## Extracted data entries

┏━━

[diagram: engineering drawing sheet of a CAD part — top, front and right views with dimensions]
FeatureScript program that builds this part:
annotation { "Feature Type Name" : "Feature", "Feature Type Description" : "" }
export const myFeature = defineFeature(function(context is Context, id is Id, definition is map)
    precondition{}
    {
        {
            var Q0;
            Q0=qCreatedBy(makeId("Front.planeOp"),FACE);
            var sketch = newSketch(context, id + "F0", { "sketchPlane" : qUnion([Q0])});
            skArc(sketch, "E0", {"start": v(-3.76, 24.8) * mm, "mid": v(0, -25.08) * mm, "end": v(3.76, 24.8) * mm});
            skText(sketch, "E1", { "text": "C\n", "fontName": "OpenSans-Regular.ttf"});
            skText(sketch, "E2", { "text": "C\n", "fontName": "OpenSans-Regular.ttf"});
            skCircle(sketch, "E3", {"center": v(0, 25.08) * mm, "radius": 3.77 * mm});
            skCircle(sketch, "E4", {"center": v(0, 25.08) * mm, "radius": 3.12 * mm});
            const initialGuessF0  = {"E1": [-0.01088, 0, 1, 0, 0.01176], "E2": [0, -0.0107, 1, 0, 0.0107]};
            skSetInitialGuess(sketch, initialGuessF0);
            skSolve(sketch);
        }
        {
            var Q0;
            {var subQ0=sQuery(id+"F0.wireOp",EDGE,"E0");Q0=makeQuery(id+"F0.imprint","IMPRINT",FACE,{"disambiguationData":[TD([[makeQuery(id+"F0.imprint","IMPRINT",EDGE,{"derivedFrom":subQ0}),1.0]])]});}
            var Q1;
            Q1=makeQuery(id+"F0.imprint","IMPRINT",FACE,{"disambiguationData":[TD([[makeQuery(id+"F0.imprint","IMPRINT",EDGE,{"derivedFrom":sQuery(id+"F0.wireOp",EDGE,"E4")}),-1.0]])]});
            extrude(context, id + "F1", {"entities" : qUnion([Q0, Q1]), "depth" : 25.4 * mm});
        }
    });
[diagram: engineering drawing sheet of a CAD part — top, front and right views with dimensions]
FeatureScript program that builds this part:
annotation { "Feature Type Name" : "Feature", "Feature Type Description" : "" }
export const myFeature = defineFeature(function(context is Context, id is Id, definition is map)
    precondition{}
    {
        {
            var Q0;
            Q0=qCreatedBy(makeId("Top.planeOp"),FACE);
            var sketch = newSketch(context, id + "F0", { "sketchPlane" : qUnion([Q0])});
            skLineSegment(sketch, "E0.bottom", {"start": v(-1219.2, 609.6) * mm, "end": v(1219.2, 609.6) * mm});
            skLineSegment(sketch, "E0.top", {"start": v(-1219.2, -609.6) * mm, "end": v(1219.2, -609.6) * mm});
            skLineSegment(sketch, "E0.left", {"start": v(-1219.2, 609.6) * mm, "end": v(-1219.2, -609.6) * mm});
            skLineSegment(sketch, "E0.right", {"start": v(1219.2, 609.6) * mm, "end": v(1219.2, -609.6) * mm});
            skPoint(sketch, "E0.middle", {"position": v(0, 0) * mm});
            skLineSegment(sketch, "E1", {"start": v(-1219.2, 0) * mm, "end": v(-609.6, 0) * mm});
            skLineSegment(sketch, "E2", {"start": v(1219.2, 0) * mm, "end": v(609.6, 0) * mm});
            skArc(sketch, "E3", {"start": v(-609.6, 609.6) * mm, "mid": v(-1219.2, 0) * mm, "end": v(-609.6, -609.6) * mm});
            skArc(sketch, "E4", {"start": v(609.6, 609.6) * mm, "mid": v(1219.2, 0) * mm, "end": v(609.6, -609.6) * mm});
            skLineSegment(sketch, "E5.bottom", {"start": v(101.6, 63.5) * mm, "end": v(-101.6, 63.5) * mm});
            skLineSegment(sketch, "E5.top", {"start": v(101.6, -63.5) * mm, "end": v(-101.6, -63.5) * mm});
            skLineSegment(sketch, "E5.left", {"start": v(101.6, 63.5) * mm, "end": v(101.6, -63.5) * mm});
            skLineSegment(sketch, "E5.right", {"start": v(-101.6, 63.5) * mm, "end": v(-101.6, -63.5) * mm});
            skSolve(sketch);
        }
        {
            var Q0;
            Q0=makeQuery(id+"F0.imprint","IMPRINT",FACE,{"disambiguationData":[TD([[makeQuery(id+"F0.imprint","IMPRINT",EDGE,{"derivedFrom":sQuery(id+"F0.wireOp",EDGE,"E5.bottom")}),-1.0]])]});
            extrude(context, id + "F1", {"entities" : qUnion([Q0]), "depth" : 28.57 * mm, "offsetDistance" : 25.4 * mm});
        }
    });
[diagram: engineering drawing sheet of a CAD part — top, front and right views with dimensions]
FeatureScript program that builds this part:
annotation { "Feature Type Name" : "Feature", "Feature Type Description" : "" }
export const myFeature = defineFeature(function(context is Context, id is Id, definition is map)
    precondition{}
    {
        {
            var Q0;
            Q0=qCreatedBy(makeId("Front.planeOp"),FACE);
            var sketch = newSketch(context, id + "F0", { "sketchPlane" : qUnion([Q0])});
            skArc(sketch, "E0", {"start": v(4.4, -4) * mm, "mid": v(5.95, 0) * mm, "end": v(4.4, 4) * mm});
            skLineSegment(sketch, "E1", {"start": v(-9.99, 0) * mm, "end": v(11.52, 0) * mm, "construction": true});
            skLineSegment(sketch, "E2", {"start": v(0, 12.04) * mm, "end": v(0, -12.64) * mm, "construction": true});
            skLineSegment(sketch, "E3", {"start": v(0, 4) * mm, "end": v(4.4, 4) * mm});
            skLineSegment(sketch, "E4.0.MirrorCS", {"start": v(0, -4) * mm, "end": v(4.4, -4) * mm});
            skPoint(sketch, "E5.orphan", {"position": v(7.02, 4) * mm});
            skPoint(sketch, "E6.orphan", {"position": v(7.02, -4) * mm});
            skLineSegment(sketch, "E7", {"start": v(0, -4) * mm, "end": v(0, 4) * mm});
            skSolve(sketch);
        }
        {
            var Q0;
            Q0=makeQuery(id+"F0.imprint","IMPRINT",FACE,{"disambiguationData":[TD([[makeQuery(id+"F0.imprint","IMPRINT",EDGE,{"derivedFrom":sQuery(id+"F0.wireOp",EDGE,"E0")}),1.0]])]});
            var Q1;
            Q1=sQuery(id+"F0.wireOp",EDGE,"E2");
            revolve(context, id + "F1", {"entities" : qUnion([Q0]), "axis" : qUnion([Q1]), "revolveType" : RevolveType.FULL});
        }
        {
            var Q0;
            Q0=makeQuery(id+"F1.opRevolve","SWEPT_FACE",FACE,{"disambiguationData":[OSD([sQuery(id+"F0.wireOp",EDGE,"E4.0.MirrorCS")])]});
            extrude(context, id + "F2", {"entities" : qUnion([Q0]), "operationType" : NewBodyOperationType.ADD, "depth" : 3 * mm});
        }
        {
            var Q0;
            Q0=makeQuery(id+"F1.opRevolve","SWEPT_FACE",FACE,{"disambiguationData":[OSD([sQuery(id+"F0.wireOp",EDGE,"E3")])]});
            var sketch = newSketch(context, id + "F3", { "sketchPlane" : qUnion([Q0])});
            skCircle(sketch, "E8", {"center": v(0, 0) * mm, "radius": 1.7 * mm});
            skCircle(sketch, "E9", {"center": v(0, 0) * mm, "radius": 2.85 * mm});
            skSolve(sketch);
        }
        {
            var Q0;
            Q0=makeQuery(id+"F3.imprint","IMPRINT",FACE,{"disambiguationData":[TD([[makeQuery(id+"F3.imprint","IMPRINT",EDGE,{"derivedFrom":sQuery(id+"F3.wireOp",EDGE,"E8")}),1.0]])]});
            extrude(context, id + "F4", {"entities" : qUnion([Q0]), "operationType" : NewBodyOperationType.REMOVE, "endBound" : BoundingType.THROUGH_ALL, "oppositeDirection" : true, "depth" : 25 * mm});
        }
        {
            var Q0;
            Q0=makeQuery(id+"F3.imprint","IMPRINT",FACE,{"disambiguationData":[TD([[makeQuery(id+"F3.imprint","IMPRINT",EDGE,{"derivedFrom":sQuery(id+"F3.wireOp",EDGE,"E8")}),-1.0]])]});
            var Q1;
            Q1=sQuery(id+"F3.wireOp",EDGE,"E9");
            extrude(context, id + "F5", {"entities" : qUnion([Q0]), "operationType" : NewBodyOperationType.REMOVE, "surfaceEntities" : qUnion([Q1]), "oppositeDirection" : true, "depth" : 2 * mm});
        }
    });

┗━━

## STATED GOAL
Please output as a JSON list of strings the lines of the records starting at the first line and ending at the line that contains "v(-3.76, 24.8) *", one string per line, with blank lines left out.

## REPLY
[
  "[diagram: engineering drawing sheet of a CAD part — top, front and right views with dimensions]",
  "FeatureScript program that builds this part:",
  "annotation { \"Feature Type Name\" : \"Feature\", \"Feature Type Description\" : \"\" }",
  "export const myFeature = defineFeature(function(context is Context, id is Id, definition is map)",
  "    precondition{}",
  "    {",
  "        {",
  "            var Q0;",
  "            Q0=qCreatedBy(makeId(\"Front.planeOp\"),FACE);",
  "            var sketch = newSketch(context, id + \"F0\", { \"sketchPlane\" : qUnion([Q0])});",
  "            skArc(sketch, \"E0\", {\"start\": v(-3.76, 24.8) * mm, \"mid\": v(0, -25.08) * mm, \"end\": v(3.76, 24.8) * mm});"
]